When we enter the high fence that surrounds St. Francis, a crowd of happy volunteers comes out to help Dave unload the large panel van. After dropping off his booty, stacks of Pizza Hut pizzas, large tin trays stacked full of hamburger patties and more, Dave meets up with Larry Jante, who's driving Channels' small passenger van.

Dave and Larry exchange food, coordinating their routes so that everything gets to the right place before day's end. These strategy sessions are important since Channels doesn't warehouse any food. If it's picked up today, then it's delivered today.

Nowadays, Channels has grown to a staff of 5 full time persons, Jean Beatty, Dave, Larry and two project directors. The organization operates in Dauphin, Cumberland and Perry counties, with occasional forays into York.
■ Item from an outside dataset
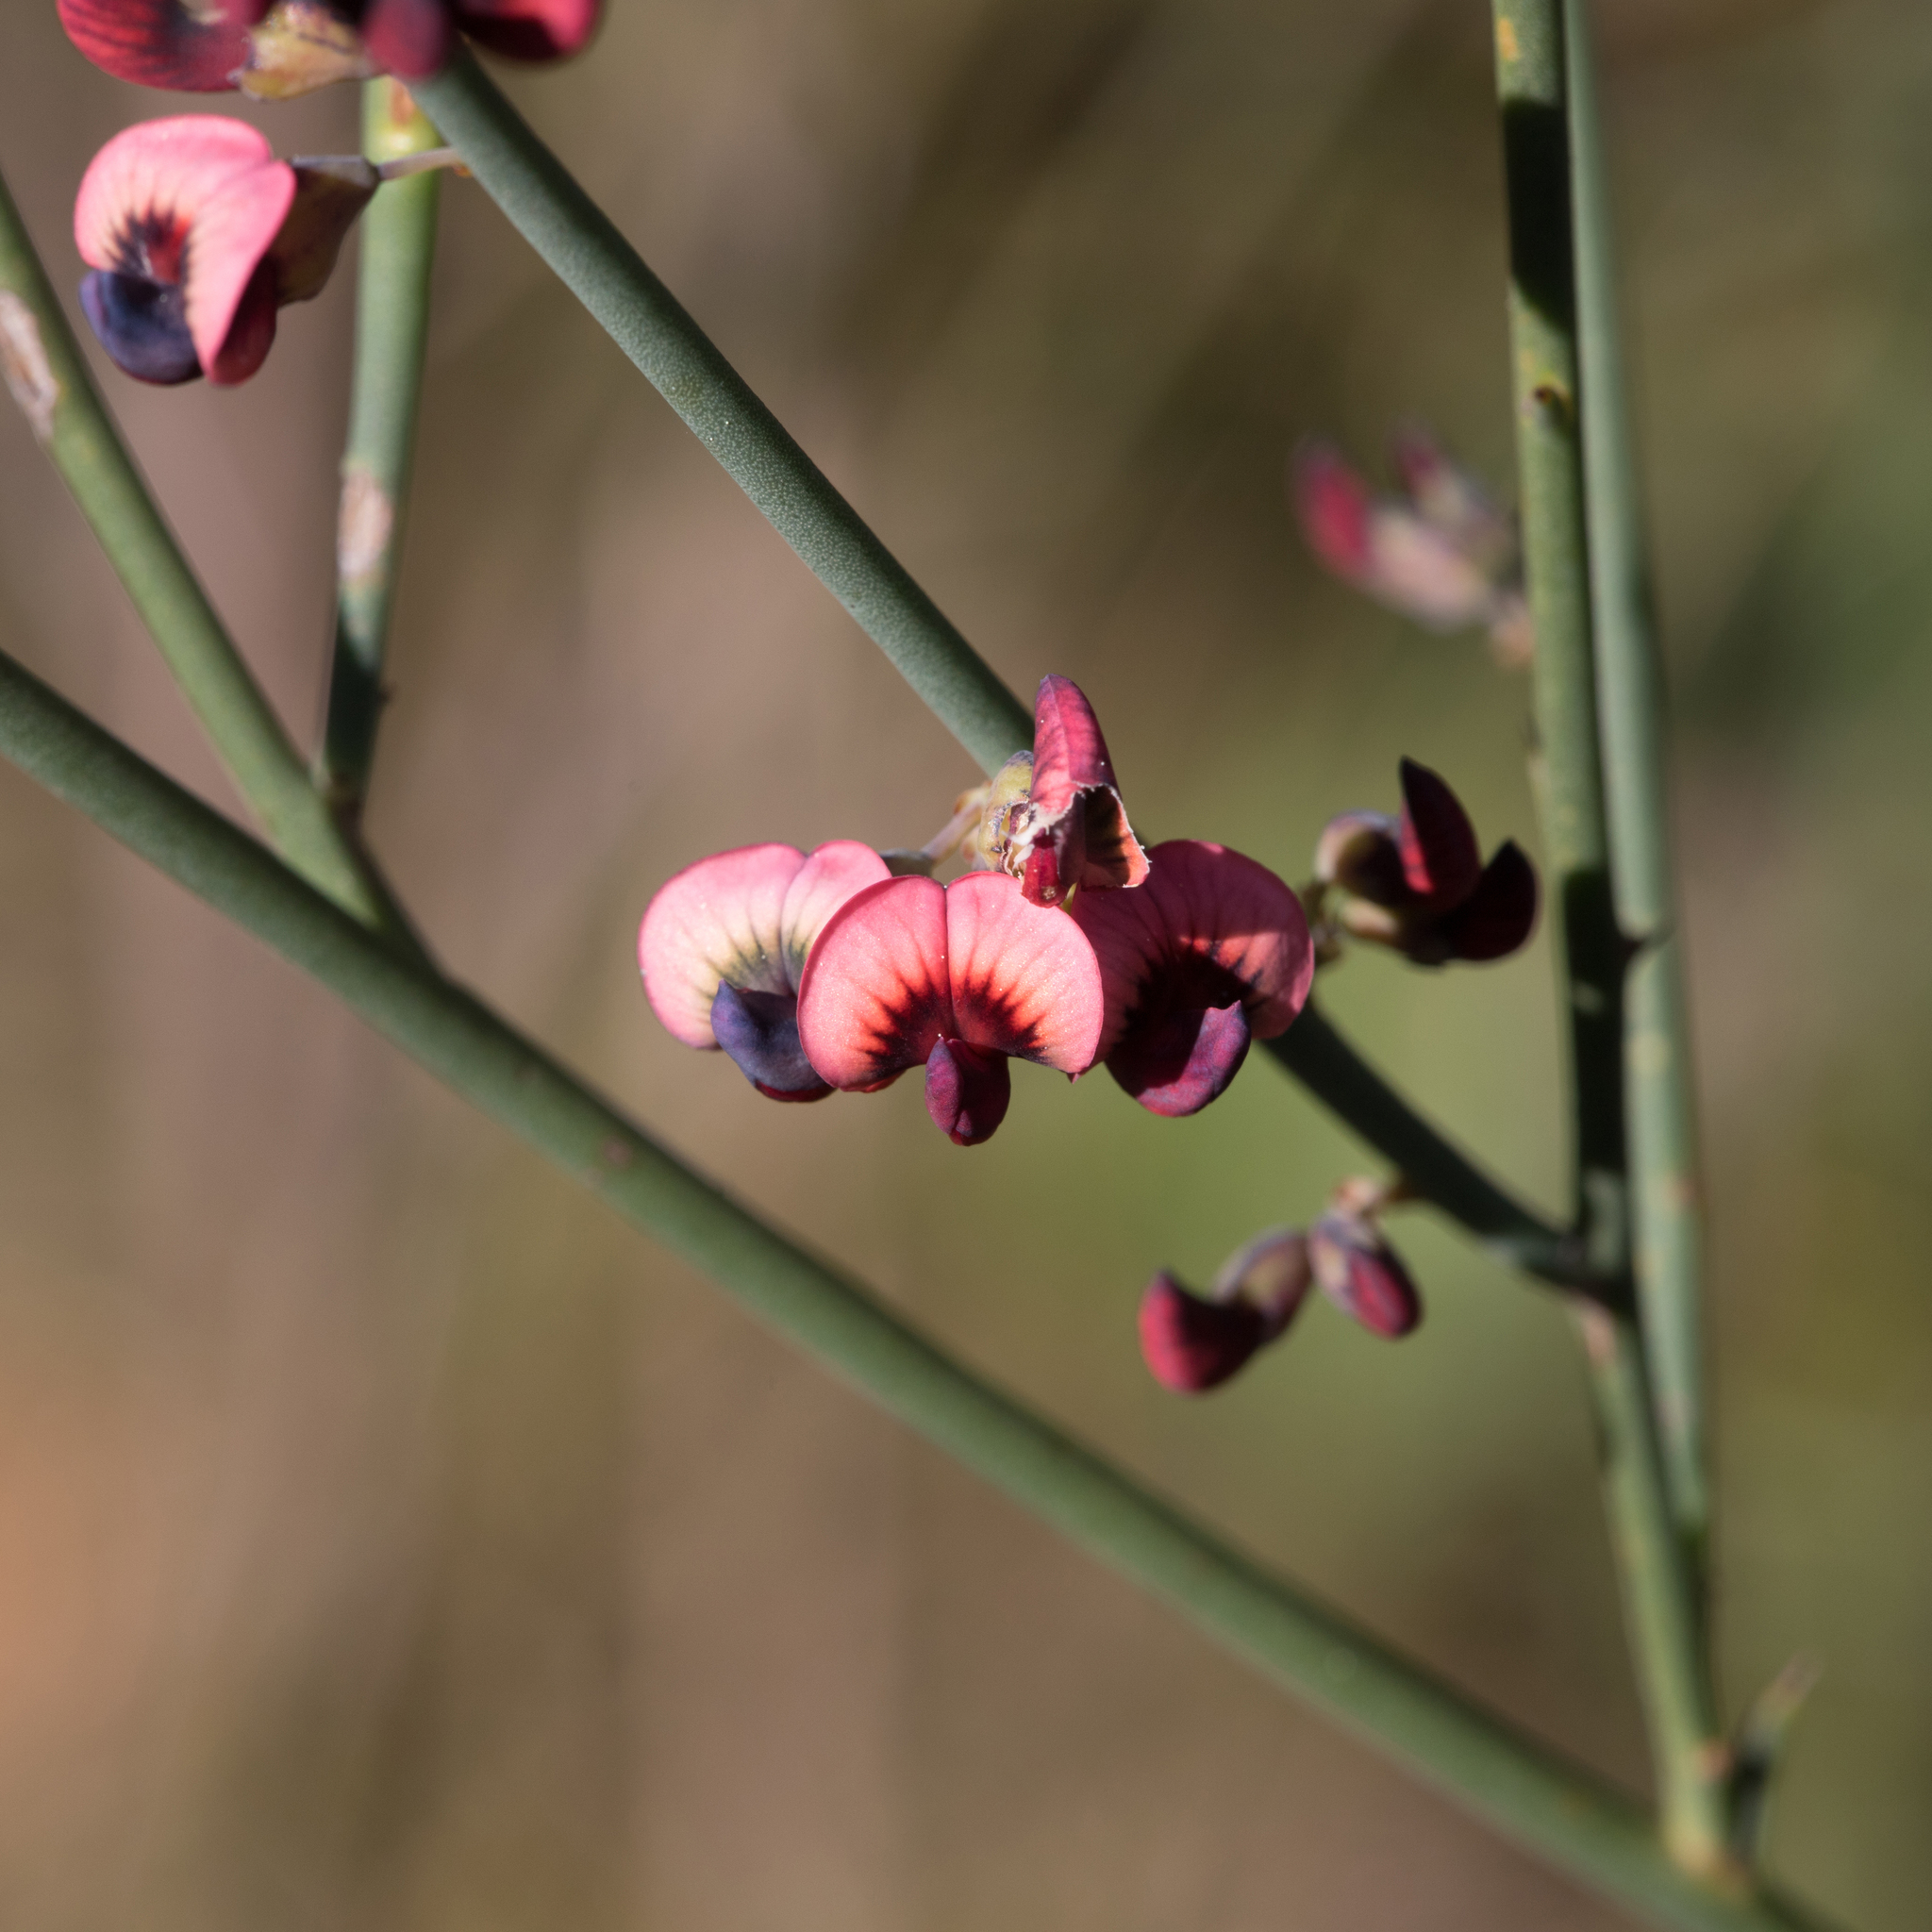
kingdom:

From humble beginnings, serving one donor, Hersheypark, and eight agencies, the group now serves as many as 70 donors and more than 50 agencies on a daily basis. Channels implements its benevolence through several programs, aside from its regular deliveries.

The Family Outreach Program is still run by many of Channels' original volunteers, in cooperation with area churches. This program targets needy persons, including hundreds of families in the low-income housing developments at Morrison Towers, Hall Manor, and Jackson Lick Apartments. Many of these people were previously passed over, falling through the cracks of Channels' regular delivery schedule as well as efforts by other groups.

"We were finding that we had a lot of food and we weren't hitting families really," says Beatty. "So they would repackage for families of four and another group of volunteers would pick them up and deliver them to families previously designated by churches. It's really a delight to be able to reach those people who are not covered by another agency."

The Community Dinner Program was begun in 1993, a concept which Betty says is "aimed at drawing people together from different circumstances so that they could have a feeling of community with others."

The Breakfast Buggy Program started in March of this year and is designed to bring a bagged breakfast or lunch to those directly in need. The program, a cooperative effort of retirees at Country Meadows and Channels, currently delivers some 200 lunches daily.

Another recent program, the Plant A Row project, was suggested by Patriot News food editor, George Weigel. Area gardeners are encouraged to plant an extra row for the poor and drop it off at any of four sites on the East or West Shore. The fledgling program has already collected 1,275 pounds of fresh vegetables and fruit throughout this, it's first season.

Area agencies are only too happy for any help they can get, says Larry Ronk, director of the induction center for Teen Challenge Harrisburg, an old "customer" of Channels.

"We were probably one of the first agencies that they ever delivered to, back when they used to deliver in their own personal cars. They're providing a tremendous service to organizations like ours where we have people in residence and we're feeding them every day of the year."

Brenda Ervin, kitchen supervisor and cook at Harrisburg's Downtown Daily Bread, another long time recipient of Channels food, says she remembers when deliveries were made by "two little old ladies, spilling soup in their car." Ervin is unreserved in her admiration for Channels.

"I think it's a wonderful organization. They supply us with a big, big quantity of food and I really don't know what we'd do without them. I can't say enough nice things about them."

Beatty says that food service personnel are equally grateful to have a program like Channels to take excess food off of their hands, noting that it offers them an option to merely dumping their excess.